> [DATA RECORDS]
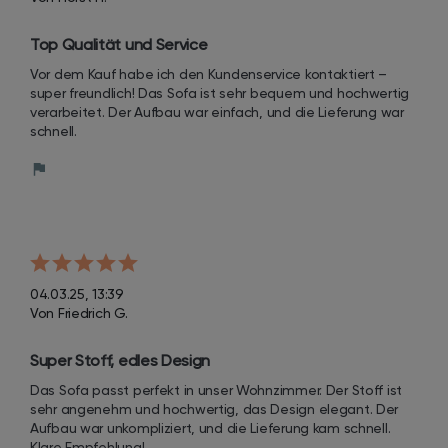
Top Qualität und Service
Vor dem Kauf habe ich den Kundenservice kontaktiert – 
super freundlich! Das Sofa ist sehr bequem und hochwertig 
verarbeitet. Der Aufbau war einfach, und die Lieferung war 
schnell.
04.03.25, 13:39
Von Friedrich G.
Super Stoff, edles Design
Das Sofa passt perfekt in unser Wohnzimmer. Der Stoff ist 
sehr angenehm und hochwertig, das Design elegant. Der 
Aufbau war unkompliziert, und die Lieferung kam schnell. 
Klare Empfehlung!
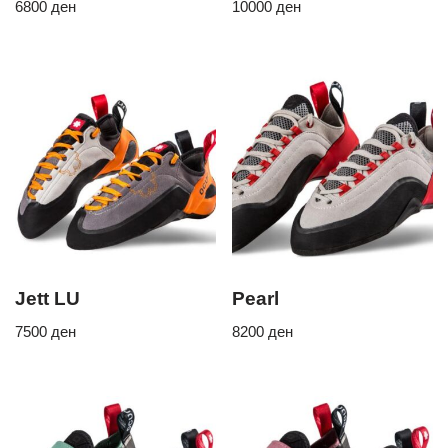
6800
ден
10000
ден
Jett LU
Pearl
7500
ден
8200
ден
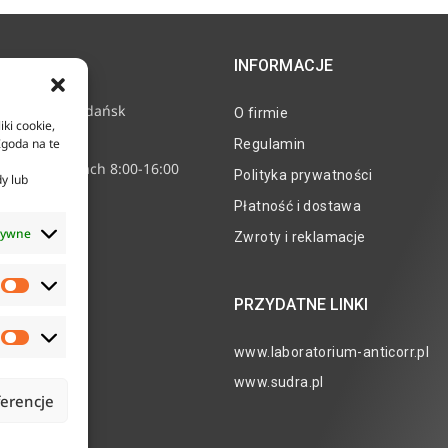
INFORMACJE
e 11, 80-718 Gdańsk
O firmie
iki cookie,
2 24 15
Zgoda na te
Regulamin
nne w godzinach 8:00-16:00
Polityka prywatności
dy lub
corr.pl
Płatność i dostawa
tywne
Zwroty i reklamacje
PRZYDATNE LINKI
www.laboratorium-anticorr.pl
www.sudra.pl
ferencje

> [WHAT NEEDS TO BE DONE]
Beginning at the line with "sehr angenehm und", reproduce word for word each line through the last line of the records. Include both ends but no pictures.

> [ANSWER BOX]
sehr angenehm und hochwertig, das Design elegant. Der 
Aufbau war unkompliziert, und die Lieferung kam schnell. 
Klare Empfehlung!
6800
ден
10000
ден
Jett LU
Pearl
7500
ден
8200
ден
INFORMACJE
e 11, 80-718 Gdańsk
O firmie
iki cookie,
2 24 15
Zgoda na te
Regulamin
nne w godzinach 8:00-16:00
Polityka prywatności
dy lub
corr.pl
Płatność i dostawa
tywne
Zwroty i reklamacje
PRZYDATNE LINKI
www.laboratorium-anticorr.pl
www.sudra.pl
ferencje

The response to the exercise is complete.